MATERIAL SHOWN: Begin
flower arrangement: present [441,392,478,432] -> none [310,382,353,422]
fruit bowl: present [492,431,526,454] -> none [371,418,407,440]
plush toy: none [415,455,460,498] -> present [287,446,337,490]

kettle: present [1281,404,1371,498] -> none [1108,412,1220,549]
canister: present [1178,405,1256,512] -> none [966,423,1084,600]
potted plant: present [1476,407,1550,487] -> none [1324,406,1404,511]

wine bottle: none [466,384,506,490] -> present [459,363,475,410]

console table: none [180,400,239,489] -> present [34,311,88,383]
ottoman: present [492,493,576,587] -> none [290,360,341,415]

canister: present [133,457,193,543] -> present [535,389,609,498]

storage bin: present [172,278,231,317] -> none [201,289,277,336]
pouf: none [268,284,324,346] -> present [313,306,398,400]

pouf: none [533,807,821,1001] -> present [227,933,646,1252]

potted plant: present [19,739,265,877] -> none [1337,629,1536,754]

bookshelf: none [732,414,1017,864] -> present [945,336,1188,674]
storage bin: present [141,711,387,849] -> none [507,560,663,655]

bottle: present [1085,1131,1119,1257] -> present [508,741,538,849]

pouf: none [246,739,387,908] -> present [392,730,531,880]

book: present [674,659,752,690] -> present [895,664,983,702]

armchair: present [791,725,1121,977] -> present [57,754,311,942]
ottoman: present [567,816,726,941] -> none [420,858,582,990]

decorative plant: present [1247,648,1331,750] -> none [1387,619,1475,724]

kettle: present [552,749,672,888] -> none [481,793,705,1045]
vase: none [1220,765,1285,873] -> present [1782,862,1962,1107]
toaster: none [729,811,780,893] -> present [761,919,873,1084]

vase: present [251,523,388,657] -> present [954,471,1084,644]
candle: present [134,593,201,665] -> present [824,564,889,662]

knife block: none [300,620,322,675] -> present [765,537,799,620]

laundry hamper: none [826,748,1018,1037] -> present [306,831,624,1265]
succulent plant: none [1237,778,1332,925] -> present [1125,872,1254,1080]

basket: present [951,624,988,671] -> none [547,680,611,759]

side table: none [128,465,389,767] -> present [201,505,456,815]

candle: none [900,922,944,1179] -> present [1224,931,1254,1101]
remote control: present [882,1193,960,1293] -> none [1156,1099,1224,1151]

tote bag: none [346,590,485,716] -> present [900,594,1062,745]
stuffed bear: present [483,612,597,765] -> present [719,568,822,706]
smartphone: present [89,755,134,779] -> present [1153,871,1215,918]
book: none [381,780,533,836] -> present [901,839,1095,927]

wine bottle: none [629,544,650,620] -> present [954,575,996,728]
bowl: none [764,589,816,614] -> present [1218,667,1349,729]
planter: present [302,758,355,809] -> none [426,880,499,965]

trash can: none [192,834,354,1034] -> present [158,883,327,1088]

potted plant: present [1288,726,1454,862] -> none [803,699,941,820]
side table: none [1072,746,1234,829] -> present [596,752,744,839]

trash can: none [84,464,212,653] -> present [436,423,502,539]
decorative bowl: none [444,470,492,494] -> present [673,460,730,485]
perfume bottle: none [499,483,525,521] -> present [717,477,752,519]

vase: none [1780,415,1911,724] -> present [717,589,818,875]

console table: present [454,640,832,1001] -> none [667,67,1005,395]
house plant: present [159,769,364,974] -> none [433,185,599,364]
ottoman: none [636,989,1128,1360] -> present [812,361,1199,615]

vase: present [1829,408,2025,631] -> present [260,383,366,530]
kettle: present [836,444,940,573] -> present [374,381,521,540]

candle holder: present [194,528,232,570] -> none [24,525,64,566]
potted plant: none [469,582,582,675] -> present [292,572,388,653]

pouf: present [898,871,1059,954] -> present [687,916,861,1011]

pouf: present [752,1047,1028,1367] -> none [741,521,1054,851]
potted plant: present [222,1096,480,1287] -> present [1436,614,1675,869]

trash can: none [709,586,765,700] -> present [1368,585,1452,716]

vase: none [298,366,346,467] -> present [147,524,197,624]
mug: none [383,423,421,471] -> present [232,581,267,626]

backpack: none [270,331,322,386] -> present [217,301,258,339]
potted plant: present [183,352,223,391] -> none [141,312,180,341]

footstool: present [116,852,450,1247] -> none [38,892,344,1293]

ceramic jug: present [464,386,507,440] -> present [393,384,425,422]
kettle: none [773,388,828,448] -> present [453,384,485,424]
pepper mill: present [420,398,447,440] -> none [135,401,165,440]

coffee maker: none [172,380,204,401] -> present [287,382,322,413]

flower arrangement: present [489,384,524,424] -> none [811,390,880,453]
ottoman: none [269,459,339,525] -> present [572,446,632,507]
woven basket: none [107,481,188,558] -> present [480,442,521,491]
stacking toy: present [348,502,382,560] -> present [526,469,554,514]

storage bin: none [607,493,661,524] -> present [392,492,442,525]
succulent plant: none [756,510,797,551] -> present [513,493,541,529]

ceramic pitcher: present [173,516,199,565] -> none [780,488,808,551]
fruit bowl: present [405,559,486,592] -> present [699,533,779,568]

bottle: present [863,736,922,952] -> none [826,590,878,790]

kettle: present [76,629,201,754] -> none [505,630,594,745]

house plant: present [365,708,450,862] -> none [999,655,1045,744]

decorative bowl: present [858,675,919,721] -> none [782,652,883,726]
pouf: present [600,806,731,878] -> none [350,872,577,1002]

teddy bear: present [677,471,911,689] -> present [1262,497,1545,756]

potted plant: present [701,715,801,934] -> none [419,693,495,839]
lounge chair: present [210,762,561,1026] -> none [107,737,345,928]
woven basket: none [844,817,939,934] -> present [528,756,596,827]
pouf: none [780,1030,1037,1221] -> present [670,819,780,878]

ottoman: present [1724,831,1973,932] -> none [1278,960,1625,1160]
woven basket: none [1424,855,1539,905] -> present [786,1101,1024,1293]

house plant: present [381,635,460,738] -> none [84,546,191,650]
MATERIAL SHOWN: End
Copy each line of the records containing the string "basket".

basket: present [951,624,988,671] -> none [547,680,611,759]
woven basket: none [107,481,188,558] -> present [480,442,521,491]
woven basket: none [844,817,939,934] -> present [528,756,596,827]
woven basket: none [1424,855,1539,905] -> present [786,1101,1024,1293]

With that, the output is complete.